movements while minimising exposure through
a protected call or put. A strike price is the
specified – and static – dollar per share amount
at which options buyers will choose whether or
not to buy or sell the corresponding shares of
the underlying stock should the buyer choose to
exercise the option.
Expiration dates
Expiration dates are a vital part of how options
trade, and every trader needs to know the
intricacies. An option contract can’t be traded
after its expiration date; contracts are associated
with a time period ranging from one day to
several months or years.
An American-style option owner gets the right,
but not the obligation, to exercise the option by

__________

*Exercise directions:*
Search the data for the string "choose" and copy out every line where it is found.

*Written answer:*
at which options buyers will choose whether or
the underlying stock should the buyer choose to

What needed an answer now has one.